__REQUIREMENT__: The output should consist solely of the lines running from the one that contains "Este organismo financiero" through the end of the records below, copied exactly.

__SOURCE MATERIAL__:
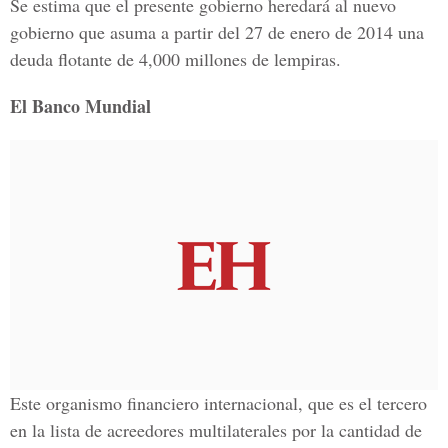
Se estima que el presente gobierno heredará al nuevo
gobierno que asuma a partir del 27 de enero de 2014 una
deuda flotante de 4,000 millones de lempiras.
El Banco Mundial
Este organismo financiero internacional, que es el tercero
en la lista de acreedores multilaterales por la cantidad de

__WORKED SOLUTION__:
Este organismo financiero internacional, que es el tercero
en la lista de acreedores multilaterales por la cantidad de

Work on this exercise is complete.